Non è una fredda galleria di capi e tessuti esposti ma un salotto in cui poter vivere come principesse (rinnovato dal designer Duccio Conti Caponi, figlio di Lucia). Non a caso sir Anthony Hopkins lo ha descritto come “il più bel negozio d’Italia”. Loretta Caponi apre il suo primo spazio a Firenze nel 1967, in Borgo Ognissanti. Negli anni in cui la moda impone tessuti sintetici, lei predilige seta, cotone e lino. Camicie da notte con pizzo e volants, biancheria e abbigliamento da camera da sogno.
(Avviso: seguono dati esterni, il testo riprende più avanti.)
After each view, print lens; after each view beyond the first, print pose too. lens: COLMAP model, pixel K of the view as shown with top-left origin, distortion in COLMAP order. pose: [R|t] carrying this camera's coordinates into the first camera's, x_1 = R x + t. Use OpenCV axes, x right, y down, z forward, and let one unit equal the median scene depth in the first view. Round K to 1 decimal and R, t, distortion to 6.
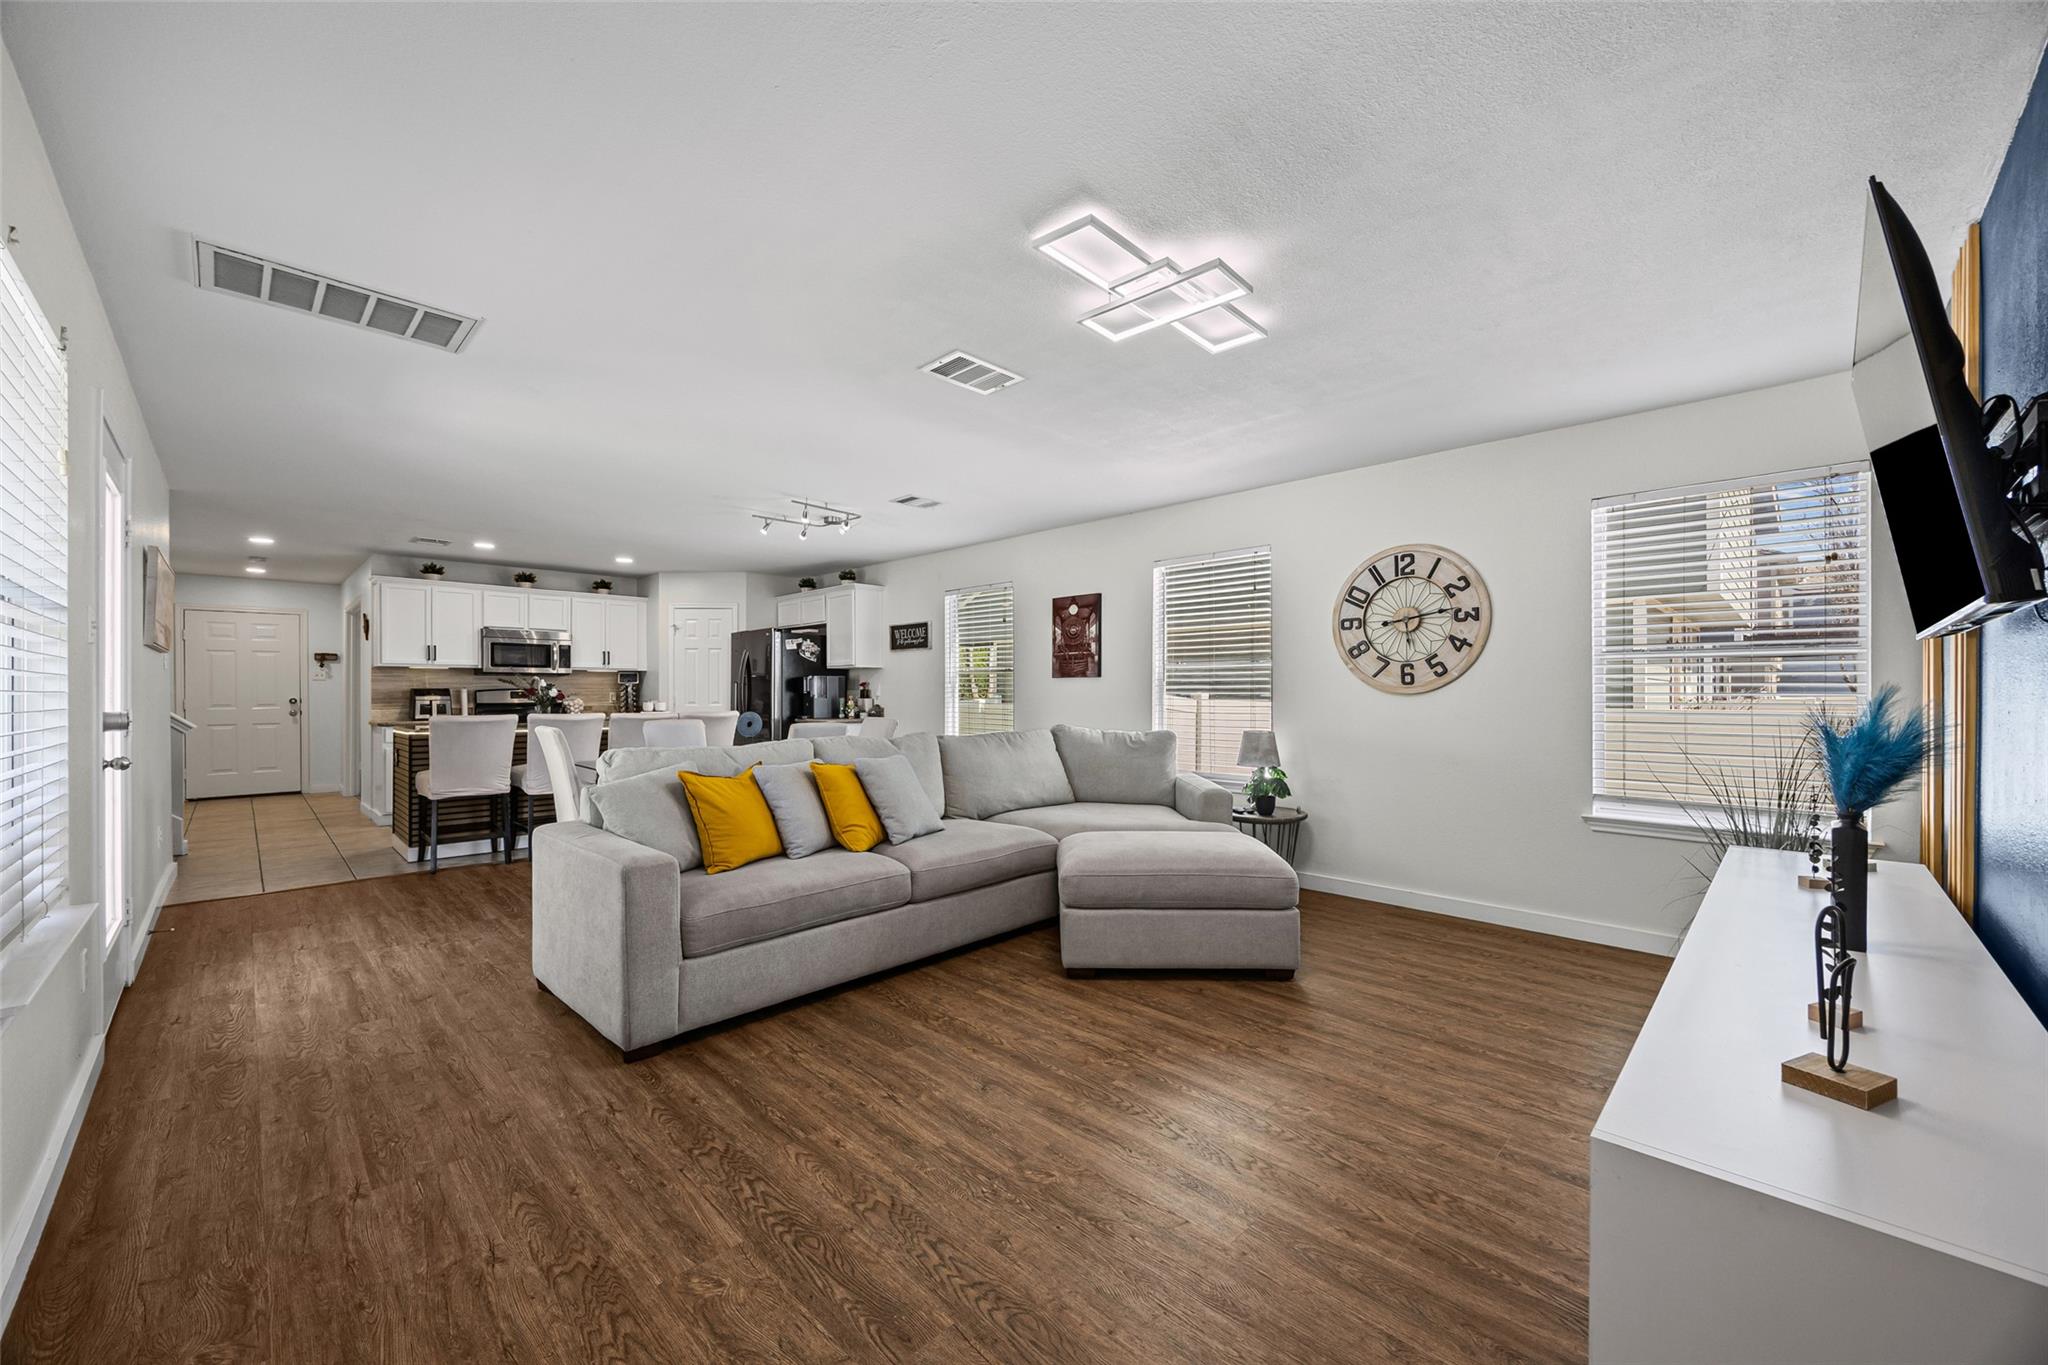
lens RADIAL K [[789.5, 0, 1022.2], [0, 789.5, 692.5], [0, 0, 1]] dist [-0.006167, 0.001002]
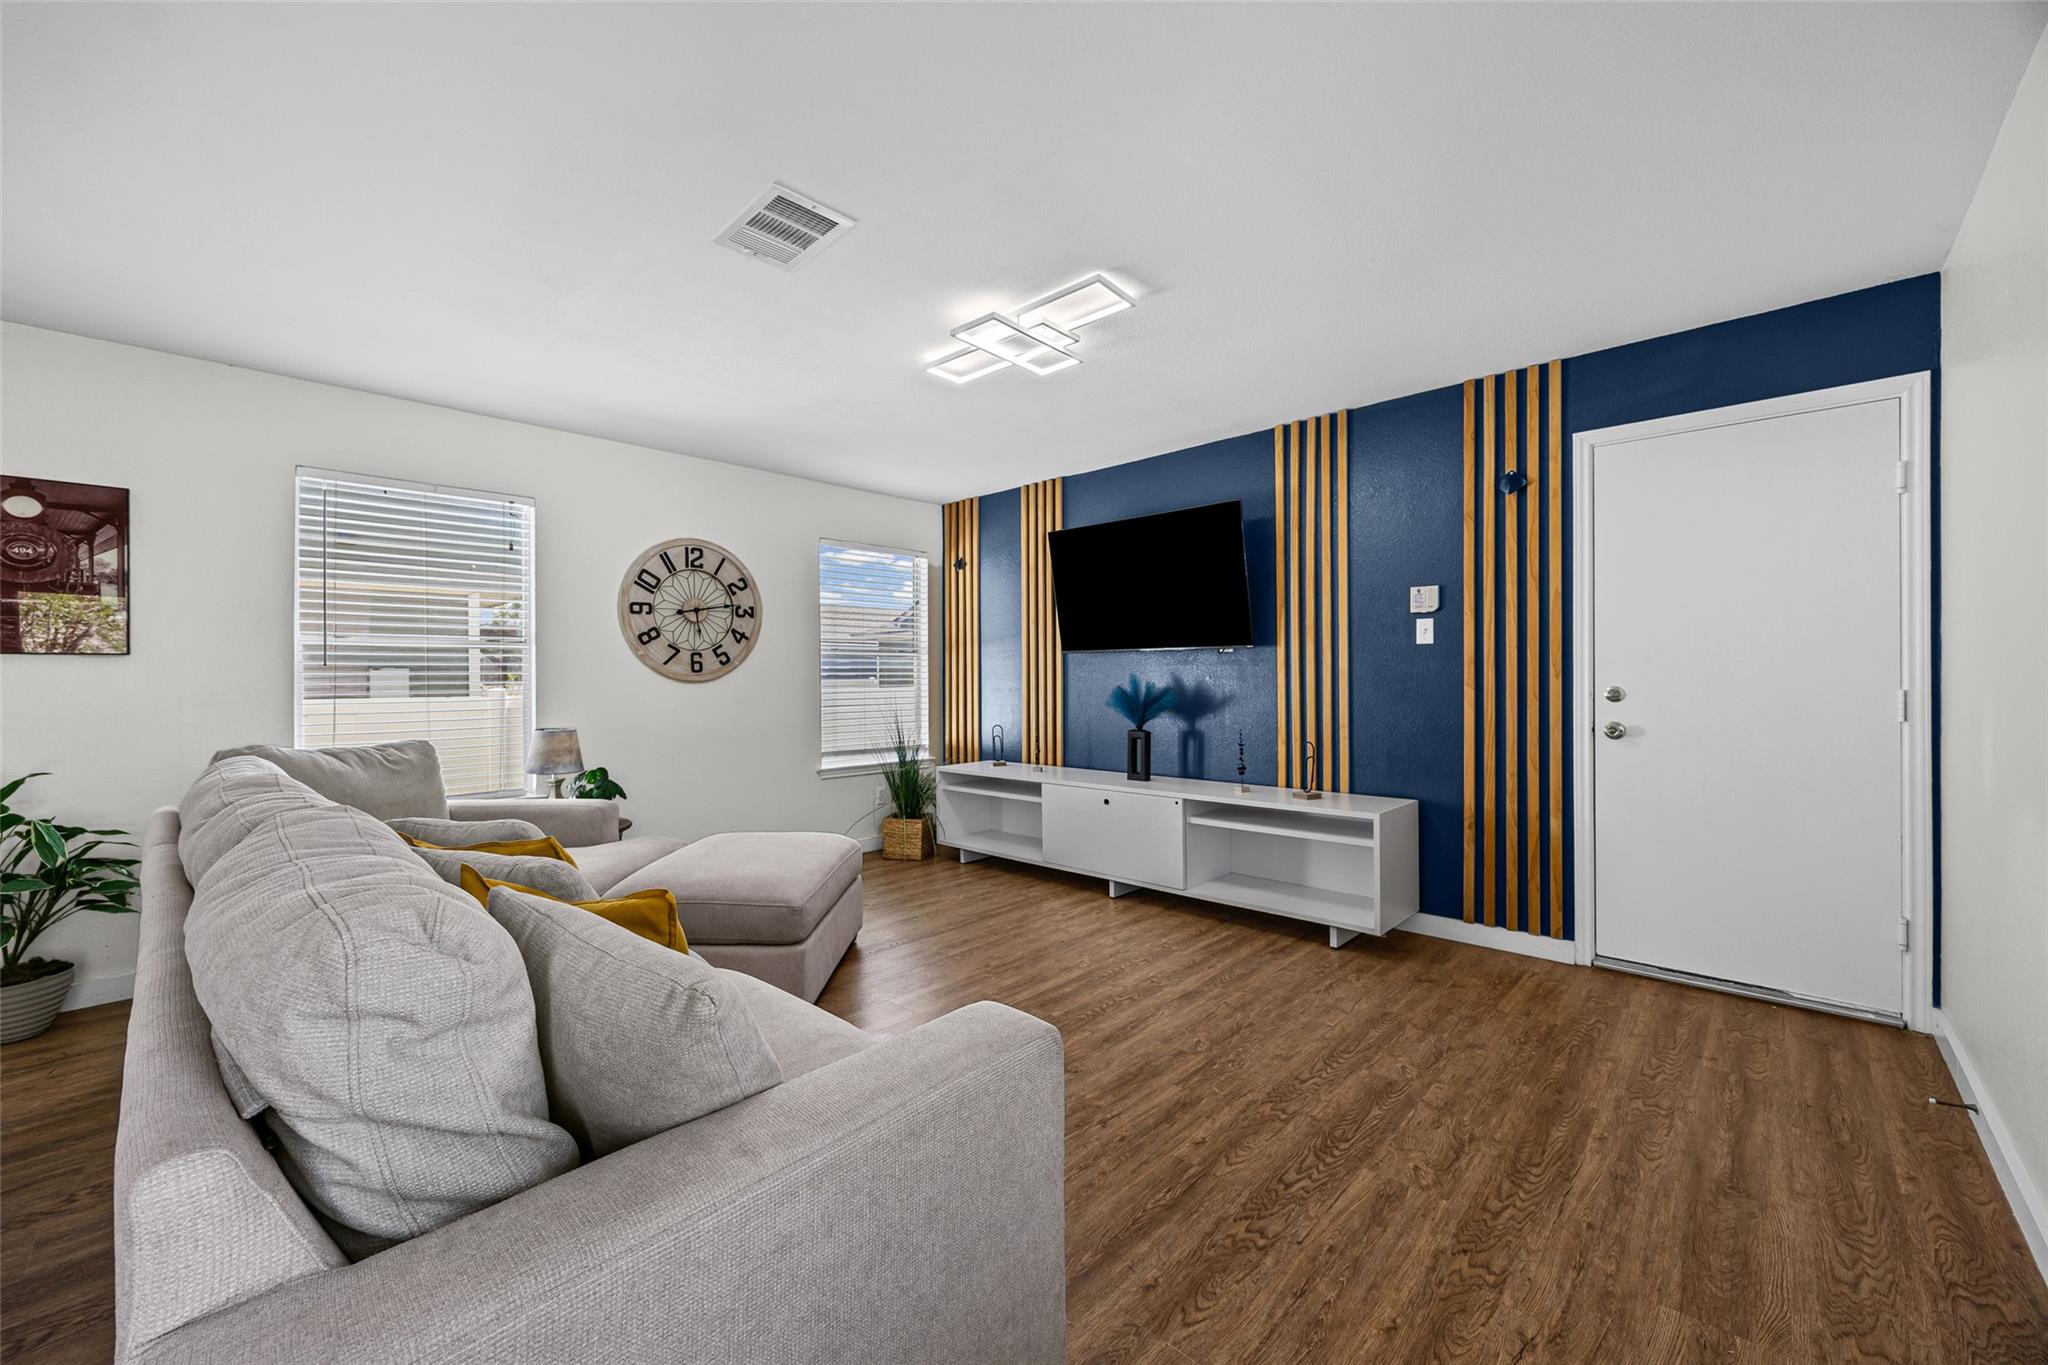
lens RADIAL K [[789.5, 0, 1021.5], [0, 789.5, 677.5], [0, 0, 1]] dist [-0.006167, 0.001002]
pose [[-0.025084, -0.000788, 0.999685, -0.575567], [0.007880, 0.999968, 0.000986, -0.000571], [-0.999654, 0.007902, -0.025077, 0.596870]]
Da oltre cinquant’anni le sue creazioni sono entrate nelle dimore più eleganti del mondo. Dalla casa reale Windsor, Borbone, Orange-Nassau alla famiglia Kennedy, Getty fino a Jane Fonda.

Un patrimonio con più di 10mila disegni di tovaglie, asciugamani, lenzuola, cuscini, abbigliamento da donna, uomo e bambino raccoglie tutte le idee pensate e realizzate su misura per i suoi sofisticati clienti. Il costante rinnovo della tradizione e l’esclusiva manifattura sono elementi che guidano anche la figlia Lucia Caponi, che da più di dieci anni disegna e supervisiona tutte le collezioni e Guido Conti Caponi (altro suo figlio, nella ricerca di nuovi spunti).

Il disegno realizzato a mano libera, seguendo la tecnica della foratura e dello spolvero o il ricamo con il punto “catenella” (di origine ottocentesca) dimostrano l’estrema cura per ogni piccolo – ma essenziale – dettaglio. Insieme ad un archivio di oltre venti mila ricami, l’atelier conserva dei pezzi unici appartenuti alla sorella di Napoleone (Paolina Bonaparte) alla Regina Vittoria, alla Principessa Sissi.